Anatomical art once owned by Ben Franklin on display at Philadelphia hospital

By Joann Loviglio, AP
Thursday, November 19, 2009

Anatomy drawings owned by Ben Franklin on display

PHILADELPHIA — Centuries before X-rays, CAT scans and ultrasounds gave doctors a view inside the human body, the best images medical students often had were illustrations drawn by artists of bodies in a morgue.

The country’s oldest hospital has unveiled a new exhibit of rare 18th-century anatomical illustrations, once owned by Benjamin Franklin, that provide a glimpse of how early physicians learned their craft.

The 16 pastel-on-paper drawings were cutting edge in their day. They show highly detailed and colored human figures flayed open to show internal organs, bones and muscles of male and female subjects. The female illustrations include a woman carrying a near-term fetus, indicating that both likely died at childbirth.

“For medical students of the time, this may have been the first time they were seeing what the inside of the body looked like,” Stacey Peeples, the 258-year-old hospital’s archivist, said Thursday. “Books were very expensive, and it could be difficult to get bodies.”

Franklin founded Pennsylvania Hospital in 1751. The illustrations were a gift to him in 1762 from his friend Dr. John Fothergill, a prominent London physician and fellow Quaker. They became part of the hospital’s medical education curriculum.

Thursday was the first time the illustrations have been on public view, Peeples said.

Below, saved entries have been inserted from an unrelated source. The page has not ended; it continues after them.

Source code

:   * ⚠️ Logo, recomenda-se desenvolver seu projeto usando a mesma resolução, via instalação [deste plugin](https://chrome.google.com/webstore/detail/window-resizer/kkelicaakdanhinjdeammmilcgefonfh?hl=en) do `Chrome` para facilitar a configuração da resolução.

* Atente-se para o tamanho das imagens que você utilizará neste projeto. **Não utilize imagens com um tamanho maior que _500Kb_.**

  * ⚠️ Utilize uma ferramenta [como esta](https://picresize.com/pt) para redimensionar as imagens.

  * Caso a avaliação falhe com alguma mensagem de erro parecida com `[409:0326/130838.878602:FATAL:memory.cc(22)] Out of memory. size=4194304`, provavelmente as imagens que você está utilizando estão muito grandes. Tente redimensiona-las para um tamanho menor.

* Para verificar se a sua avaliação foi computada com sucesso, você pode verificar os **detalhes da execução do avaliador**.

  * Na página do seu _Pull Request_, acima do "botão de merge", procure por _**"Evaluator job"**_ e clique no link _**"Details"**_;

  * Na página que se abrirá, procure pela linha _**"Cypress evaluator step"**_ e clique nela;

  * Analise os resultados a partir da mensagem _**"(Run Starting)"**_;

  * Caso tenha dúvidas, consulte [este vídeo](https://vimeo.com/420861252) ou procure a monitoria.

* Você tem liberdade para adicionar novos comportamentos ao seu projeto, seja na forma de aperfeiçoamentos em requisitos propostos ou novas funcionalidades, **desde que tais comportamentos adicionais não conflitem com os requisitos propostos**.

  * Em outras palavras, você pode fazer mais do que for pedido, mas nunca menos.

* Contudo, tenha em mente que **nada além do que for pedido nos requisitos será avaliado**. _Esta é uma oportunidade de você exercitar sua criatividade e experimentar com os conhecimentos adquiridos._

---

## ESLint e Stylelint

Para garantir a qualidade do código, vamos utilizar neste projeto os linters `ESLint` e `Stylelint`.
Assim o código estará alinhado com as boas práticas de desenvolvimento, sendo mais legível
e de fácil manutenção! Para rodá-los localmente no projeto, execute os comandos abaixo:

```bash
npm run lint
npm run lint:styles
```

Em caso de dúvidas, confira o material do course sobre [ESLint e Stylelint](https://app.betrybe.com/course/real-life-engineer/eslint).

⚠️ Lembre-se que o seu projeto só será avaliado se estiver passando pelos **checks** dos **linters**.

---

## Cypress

They are normally kept in storage to protect them but will be on display at Pennsylvania Hospital’s medical library until December 2010.

Dutch artist Jan Van Rhysdyk, then regarded as one of Europe’s most gifted medical illustrators, created the drawings. He wanted to devote his efforts to portraiture but produced anatomical art because it paid the bills, Peeples said.

“He did it begrudgingly, but he was incredibly talented,” Peeples said.

The subjects were generally prostitutes, criminals and others of low social stature whose bodies would go unclaimed at the morgue. Other people, then as now, weren’t typically eager to donate their bodies to science.

“There were religious and sentimental issues about the body, about what some people saw as desecration of the body,” Peeples said. “So this is how medical students learned.”